* **Verilen Metin**
────────

Yönetmen: Cevdet Mercan
Oyuncular: Melisa Sözen / Aslıhan Kapanşahin, Nur Sürer, Sinan Tuzcu, Levent Özdilek, Sennur Nogaylar, Can Başak
Konu: Ece, ya da gerçek ismini söylemek isterse Mukaddes, annesi Sevgi ile çıktığı gizemli yolculukta rüyalarına giren Kabuslar Evi’ni bulur. Bir gün sonra babası Erdem de aralarına katılır ve aile, beklenen gizemli adamı karşılamak için hazırlık yapar. Kabuslar Evi, Ece’yi kendi geçmişi ve kaderiyle yüzleştirecek bir sınav hâline gelir. Beklenen gizemli adam Ece’nin tüm sorularına yanıt olabilecek midir, yirmi yıla sığdırılan bir asırlık aşkın açıklamasını yapabilecek midir ya da Ece iddia ettiği gibi reenkarne olmuş ve yıllar önce yaşamış Mukaddes adlı bir kadının anılarını mı yüklenmiştir?

────────

[Anahtar noktalı sınırlayıcı kutular]
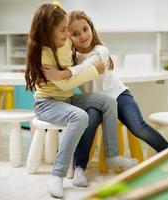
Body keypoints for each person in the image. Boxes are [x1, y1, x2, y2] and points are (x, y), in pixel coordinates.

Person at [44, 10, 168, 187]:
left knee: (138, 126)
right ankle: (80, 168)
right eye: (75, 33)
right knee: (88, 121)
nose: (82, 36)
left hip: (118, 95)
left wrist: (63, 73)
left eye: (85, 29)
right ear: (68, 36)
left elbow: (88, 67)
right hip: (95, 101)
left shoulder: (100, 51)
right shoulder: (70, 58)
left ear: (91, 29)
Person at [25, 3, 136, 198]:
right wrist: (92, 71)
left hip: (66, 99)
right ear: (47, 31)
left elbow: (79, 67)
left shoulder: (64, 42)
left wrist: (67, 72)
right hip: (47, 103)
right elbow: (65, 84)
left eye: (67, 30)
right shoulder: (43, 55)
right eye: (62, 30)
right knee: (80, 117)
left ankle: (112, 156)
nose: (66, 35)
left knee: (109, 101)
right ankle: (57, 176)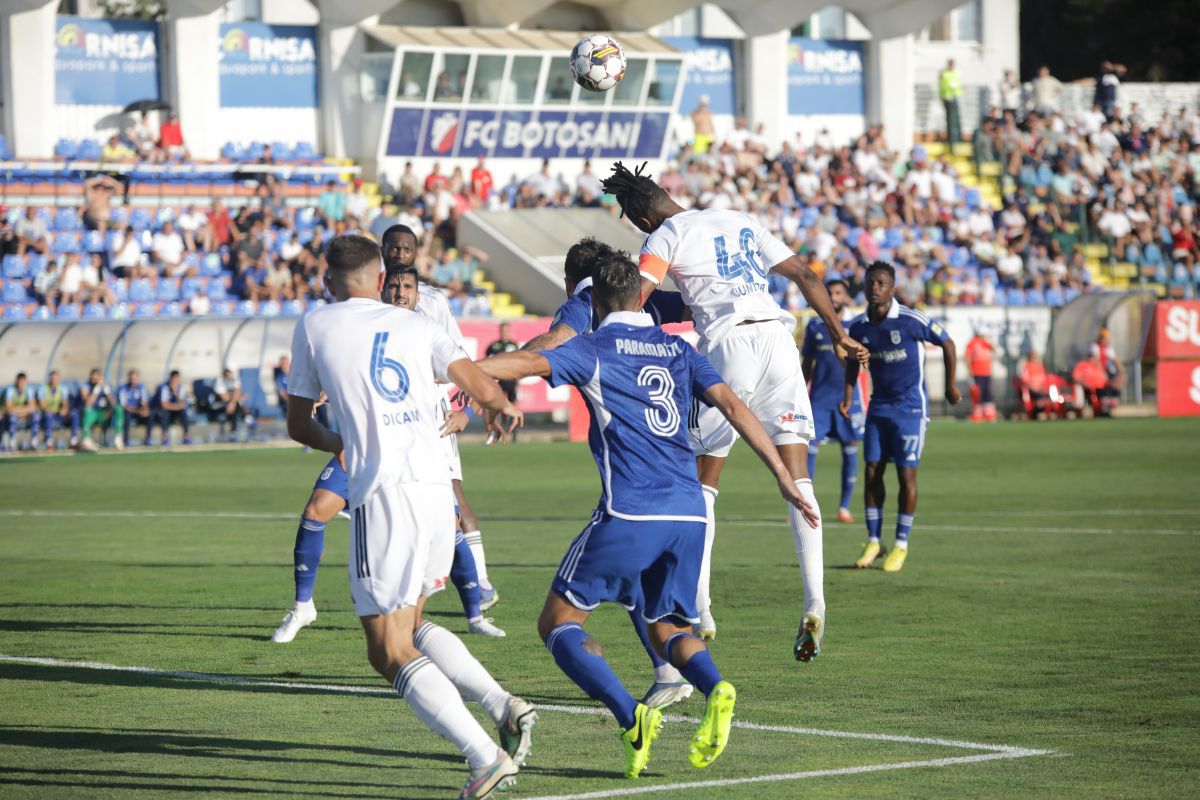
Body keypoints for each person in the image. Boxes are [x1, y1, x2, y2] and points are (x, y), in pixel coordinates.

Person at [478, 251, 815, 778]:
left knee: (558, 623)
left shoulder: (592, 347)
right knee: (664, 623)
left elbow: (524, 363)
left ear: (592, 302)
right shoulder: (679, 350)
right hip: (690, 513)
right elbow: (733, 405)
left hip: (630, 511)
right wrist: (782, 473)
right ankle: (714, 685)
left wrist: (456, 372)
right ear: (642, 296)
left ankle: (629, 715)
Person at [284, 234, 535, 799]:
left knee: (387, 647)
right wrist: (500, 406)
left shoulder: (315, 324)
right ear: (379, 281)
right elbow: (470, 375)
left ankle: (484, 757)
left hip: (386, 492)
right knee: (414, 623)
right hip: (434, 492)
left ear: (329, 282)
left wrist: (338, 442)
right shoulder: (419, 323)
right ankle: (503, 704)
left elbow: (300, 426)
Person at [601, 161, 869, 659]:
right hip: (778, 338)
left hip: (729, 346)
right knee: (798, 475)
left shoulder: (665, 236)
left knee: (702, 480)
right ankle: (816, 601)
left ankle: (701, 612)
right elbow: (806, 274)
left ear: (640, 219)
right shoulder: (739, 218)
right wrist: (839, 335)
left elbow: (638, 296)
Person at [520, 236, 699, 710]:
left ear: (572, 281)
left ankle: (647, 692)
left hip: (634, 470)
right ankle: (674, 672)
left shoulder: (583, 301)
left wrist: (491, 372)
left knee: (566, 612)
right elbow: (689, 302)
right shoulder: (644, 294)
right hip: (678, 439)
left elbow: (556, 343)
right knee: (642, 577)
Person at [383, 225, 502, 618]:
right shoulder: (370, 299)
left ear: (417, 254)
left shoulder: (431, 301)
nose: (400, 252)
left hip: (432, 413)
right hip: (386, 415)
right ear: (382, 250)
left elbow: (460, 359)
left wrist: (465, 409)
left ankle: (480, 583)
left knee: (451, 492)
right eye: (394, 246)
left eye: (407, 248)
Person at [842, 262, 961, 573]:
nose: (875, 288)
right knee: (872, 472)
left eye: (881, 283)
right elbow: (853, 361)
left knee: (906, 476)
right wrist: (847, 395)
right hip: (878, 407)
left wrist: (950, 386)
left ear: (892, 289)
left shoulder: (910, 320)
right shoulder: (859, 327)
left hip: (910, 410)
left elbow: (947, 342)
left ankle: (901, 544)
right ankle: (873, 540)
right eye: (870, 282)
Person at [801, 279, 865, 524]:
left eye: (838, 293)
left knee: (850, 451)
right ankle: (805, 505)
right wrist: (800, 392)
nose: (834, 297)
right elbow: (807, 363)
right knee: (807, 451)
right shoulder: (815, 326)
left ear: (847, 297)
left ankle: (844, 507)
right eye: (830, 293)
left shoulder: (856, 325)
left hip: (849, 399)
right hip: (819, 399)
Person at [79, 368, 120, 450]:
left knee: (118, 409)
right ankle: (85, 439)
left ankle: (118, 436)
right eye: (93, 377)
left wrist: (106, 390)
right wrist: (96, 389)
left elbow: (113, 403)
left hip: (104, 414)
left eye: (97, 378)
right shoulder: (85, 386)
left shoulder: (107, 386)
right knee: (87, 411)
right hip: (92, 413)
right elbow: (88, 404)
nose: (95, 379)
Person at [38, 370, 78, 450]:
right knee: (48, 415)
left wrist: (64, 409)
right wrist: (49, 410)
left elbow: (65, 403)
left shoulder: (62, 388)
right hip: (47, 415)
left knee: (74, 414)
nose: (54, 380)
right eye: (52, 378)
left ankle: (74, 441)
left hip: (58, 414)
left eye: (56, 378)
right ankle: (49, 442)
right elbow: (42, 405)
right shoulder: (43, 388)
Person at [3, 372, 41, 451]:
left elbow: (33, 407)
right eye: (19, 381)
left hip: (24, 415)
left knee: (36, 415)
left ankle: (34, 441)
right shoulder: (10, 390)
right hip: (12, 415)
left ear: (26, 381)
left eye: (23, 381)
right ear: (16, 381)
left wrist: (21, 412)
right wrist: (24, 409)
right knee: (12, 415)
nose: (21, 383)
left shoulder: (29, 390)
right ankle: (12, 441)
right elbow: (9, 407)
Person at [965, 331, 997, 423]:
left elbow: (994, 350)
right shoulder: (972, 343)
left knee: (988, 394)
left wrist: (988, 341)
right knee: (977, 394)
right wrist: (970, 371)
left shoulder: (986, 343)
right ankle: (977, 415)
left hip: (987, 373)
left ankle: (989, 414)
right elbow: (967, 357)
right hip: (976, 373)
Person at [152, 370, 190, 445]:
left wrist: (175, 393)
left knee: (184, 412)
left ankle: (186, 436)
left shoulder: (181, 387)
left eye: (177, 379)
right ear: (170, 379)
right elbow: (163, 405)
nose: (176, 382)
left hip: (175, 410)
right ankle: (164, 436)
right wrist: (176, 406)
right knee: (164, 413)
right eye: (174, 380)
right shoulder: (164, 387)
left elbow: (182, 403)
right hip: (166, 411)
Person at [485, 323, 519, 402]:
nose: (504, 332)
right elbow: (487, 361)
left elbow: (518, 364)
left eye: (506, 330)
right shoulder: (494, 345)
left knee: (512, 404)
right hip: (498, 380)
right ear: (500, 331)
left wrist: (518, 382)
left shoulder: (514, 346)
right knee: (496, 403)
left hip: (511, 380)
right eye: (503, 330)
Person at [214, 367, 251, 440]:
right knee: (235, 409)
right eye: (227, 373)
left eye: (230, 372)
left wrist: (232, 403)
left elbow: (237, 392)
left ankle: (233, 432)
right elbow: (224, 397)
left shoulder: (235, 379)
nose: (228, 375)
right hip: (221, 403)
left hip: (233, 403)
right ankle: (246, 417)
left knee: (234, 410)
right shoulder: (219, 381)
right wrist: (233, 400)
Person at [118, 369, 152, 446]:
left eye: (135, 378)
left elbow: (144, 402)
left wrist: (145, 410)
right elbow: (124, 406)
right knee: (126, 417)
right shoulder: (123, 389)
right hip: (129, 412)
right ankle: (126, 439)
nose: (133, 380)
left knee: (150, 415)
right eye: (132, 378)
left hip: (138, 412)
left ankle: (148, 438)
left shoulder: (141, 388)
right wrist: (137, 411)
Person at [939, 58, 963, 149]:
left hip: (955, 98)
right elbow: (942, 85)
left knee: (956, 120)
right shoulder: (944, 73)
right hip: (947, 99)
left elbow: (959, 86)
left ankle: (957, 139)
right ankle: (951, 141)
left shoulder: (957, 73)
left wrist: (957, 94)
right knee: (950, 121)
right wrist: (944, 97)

────────

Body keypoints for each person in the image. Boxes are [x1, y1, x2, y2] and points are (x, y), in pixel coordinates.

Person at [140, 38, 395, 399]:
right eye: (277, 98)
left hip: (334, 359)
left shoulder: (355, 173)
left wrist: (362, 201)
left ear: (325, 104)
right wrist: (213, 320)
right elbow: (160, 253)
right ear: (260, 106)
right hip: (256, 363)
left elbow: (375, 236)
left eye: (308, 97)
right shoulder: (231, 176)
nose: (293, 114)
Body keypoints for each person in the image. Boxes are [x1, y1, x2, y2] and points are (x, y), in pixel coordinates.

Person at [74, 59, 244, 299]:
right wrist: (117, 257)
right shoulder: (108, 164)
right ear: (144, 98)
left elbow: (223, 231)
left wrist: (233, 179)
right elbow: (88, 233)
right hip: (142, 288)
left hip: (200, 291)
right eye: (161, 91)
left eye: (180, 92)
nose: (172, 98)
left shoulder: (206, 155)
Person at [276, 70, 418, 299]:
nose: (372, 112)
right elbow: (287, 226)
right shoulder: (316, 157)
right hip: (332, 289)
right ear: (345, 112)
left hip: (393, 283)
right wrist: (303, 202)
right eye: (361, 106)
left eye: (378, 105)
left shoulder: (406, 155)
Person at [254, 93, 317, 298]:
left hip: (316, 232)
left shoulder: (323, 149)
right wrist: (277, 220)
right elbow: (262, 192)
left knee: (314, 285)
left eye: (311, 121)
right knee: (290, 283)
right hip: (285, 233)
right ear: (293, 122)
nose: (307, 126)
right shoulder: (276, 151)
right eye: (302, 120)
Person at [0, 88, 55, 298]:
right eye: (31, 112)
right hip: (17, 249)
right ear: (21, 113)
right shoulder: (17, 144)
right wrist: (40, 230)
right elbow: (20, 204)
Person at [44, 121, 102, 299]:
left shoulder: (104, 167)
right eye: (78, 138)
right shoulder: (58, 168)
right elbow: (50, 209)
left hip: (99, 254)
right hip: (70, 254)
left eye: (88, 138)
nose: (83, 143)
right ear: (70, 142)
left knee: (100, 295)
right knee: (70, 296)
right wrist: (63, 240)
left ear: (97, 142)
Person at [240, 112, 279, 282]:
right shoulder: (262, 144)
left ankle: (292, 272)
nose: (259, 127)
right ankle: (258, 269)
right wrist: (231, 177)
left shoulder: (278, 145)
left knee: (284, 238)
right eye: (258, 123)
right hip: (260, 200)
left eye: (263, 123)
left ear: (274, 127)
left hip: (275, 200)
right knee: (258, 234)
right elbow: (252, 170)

────────

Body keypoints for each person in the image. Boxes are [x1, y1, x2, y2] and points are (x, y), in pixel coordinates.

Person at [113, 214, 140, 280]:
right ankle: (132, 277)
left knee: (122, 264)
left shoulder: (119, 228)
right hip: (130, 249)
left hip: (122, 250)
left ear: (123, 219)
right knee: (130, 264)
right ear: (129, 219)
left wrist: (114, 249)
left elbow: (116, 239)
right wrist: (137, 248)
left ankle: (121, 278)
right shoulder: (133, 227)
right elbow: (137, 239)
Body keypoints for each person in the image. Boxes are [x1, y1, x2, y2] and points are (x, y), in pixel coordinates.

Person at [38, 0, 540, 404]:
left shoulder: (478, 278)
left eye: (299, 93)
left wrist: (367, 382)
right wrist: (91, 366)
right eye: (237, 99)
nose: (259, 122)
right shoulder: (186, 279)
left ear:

────────

* **Görev A**
Kabuslar Evi ile ilgili metinde oyuncu olarak adı geçen kişilerin tamamını sıralayınız.
* **Görev B**
Kabuslar Evi ile ilgili metindeki "Kabuslar Evi, Ece’yi kendi geçmişi ve kaderiyle yüzleştirecek bir sınav hâline gelir." cümlesini İngilizceye çeviriniz.
* **Görev C**
Kabuslar Evi ile ilgili metni, son cümlesinin ardından kaldığı yerden sürdürünüz.

* **Yanıt A**
Melisa Sözen, Aslıhan Kapanşahin, Nur Sürer, Sinan Tuzcu, Levent Özdilek, Sennur Nogaylar, Can Başak

* **Yanıt B**
The House of Nightmares becomes a test that will confront Ece with her own past and destiny.

* **Yanıt C**
Yönetmen: Cevdet Mercan
Oyuncular: Yiğit Özşener, Neslihan Yeldan, Işık Aras, Hümay Güldağ, Deniz Türkali
Konu: Yunus, sırlarla ve acılarla dolu geçmişiyle boğuşan, yeteneğinin lanet mi yoksa hediye mi olduğunu sorgulayan genç bir adamdır. Huzur bulmak için Sema Emlak aracılığıyla Kabuslar Evi’ne taşınır. Burada çocukluğuna ve geçmişine yaptığı yolculuk, ruhunu hafifletip hep rüyalarında gördüğü uzak ülkeye gidiş yolunu bulmasına yardımcı olacak mı, yoksa Kabuslar Evi’nin gizemleri onu yeni sorgulamalara mı sürükleyecek?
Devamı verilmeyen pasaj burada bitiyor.